Exercise details ▸
Please copy the listing word for word, from its first line through the line containing "รีวิว CHER สาท", with both of those lines included.

Dataset records:
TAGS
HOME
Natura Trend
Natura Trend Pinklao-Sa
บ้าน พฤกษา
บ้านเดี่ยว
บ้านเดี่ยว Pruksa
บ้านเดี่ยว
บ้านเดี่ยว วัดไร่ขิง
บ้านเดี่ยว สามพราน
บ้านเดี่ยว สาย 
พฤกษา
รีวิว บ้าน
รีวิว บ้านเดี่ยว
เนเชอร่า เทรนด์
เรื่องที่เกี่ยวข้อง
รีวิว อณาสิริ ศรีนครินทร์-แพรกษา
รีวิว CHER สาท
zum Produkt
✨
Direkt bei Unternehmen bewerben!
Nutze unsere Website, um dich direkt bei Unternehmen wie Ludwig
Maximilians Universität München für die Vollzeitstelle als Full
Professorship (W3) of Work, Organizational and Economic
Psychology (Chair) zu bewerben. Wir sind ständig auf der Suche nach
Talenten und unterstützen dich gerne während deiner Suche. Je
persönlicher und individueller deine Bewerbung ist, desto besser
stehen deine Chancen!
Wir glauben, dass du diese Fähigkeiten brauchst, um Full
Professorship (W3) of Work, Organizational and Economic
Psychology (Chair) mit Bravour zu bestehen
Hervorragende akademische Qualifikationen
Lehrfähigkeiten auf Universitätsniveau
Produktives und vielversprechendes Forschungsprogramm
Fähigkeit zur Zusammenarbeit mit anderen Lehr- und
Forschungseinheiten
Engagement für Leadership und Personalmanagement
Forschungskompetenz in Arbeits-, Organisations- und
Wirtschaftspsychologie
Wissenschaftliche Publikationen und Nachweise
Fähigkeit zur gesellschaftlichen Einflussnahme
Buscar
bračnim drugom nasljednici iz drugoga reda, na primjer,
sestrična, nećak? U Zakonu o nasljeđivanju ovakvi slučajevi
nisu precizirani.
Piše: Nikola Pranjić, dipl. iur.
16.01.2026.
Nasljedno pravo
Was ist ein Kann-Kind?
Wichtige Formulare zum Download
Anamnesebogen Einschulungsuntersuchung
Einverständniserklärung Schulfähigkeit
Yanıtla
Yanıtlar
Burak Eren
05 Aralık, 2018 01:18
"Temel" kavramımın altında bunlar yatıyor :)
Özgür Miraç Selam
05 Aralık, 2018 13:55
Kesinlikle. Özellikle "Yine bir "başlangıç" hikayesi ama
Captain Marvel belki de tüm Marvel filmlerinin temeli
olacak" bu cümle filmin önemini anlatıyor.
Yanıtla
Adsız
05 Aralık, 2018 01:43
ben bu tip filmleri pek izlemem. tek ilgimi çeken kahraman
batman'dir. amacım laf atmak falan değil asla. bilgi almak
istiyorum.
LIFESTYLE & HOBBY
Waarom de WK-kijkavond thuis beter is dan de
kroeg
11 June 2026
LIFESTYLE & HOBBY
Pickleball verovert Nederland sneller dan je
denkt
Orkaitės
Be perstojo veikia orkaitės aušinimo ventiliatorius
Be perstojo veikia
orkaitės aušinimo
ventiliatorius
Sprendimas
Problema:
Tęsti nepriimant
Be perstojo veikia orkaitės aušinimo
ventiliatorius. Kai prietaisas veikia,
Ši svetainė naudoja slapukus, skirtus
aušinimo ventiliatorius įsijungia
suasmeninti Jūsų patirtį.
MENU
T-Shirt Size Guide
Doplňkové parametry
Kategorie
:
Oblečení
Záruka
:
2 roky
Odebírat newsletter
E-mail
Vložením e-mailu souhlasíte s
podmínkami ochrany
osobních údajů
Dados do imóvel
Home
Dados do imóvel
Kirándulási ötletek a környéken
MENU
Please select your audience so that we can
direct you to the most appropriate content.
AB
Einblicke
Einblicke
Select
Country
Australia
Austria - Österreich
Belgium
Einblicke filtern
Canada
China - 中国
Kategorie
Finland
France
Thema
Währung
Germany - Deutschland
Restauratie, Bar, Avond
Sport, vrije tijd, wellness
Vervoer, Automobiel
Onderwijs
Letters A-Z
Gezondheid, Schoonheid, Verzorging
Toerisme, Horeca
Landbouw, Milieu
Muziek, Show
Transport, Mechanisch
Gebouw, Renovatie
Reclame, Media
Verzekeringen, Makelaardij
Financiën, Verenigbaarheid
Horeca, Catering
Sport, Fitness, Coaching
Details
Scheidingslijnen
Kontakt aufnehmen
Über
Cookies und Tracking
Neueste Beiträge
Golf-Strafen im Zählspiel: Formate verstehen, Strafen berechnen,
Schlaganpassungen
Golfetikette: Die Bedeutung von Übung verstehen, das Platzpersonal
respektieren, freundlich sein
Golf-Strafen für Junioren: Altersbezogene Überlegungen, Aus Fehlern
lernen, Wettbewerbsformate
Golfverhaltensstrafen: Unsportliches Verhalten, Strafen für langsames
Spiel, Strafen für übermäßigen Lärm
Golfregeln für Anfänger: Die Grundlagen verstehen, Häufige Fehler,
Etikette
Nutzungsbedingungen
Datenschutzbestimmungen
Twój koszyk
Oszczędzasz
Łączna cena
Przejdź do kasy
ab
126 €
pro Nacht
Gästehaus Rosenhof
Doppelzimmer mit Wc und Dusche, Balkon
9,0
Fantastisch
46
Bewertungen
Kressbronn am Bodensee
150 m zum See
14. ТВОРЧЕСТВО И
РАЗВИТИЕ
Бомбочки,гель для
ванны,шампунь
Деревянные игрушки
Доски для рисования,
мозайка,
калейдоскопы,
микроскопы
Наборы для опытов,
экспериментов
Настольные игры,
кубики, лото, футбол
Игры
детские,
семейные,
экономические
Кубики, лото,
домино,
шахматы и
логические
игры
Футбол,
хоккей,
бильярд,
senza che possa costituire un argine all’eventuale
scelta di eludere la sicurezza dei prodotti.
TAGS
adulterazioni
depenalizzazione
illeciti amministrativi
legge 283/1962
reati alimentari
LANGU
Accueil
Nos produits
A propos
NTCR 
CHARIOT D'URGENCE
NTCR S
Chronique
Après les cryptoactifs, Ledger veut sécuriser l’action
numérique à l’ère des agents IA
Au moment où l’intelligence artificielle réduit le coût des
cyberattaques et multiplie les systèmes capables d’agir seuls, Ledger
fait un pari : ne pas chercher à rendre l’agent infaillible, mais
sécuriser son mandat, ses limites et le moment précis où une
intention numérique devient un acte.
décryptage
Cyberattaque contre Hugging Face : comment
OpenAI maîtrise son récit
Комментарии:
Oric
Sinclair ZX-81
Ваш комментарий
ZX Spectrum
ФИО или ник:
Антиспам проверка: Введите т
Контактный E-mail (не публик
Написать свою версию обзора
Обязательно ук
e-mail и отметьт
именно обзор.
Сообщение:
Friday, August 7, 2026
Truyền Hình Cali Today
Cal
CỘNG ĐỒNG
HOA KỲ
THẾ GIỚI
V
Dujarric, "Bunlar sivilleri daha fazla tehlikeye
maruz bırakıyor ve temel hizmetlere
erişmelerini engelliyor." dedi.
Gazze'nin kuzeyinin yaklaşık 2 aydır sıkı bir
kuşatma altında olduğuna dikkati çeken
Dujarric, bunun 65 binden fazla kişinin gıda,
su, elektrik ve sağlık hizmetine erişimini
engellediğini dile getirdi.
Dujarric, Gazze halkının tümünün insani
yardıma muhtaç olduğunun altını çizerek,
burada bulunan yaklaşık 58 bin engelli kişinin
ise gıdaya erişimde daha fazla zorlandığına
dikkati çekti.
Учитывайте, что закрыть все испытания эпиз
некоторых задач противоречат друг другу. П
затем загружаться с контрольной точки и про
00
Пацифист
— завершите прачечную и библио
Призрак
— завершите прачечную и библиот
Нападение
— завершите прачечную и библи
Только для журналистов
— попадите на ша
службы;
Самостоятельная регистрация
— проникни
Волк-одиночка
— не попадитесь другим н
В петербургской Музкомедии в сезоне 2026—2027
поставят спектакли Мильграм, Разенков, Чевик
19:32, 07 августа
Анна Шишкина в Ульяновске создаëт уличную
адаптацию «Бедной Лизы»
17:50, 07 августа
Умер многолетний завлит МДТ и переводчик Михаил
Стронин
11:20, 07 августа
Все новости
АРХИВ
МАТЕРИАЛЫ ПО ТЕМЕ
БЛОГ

Answer to the exercise ▸
TAGS
HOME
Natura Trend
Natura Trend Pinklao-Sa
บ้าน พฤกษา
บ้านเดี่ยว
บ้านเดี่ยว Pruksa
บ้านเดี่ยว
บ้านเดี่ยว วัดไร่ขิง
บ้านเดี่ยว สามพราน
บ้านเดี่ยว สาย 
พฤกษา
รีวิว บ้าน
รีวิว บ้านเดี่ยว
เนเชอร่า เทรนด์
เรื่องที่เกี่ยวข้อง
รีวิว อณาสิริ ศรีนครินทร์-แพรกษา
รีวิว CHER สาท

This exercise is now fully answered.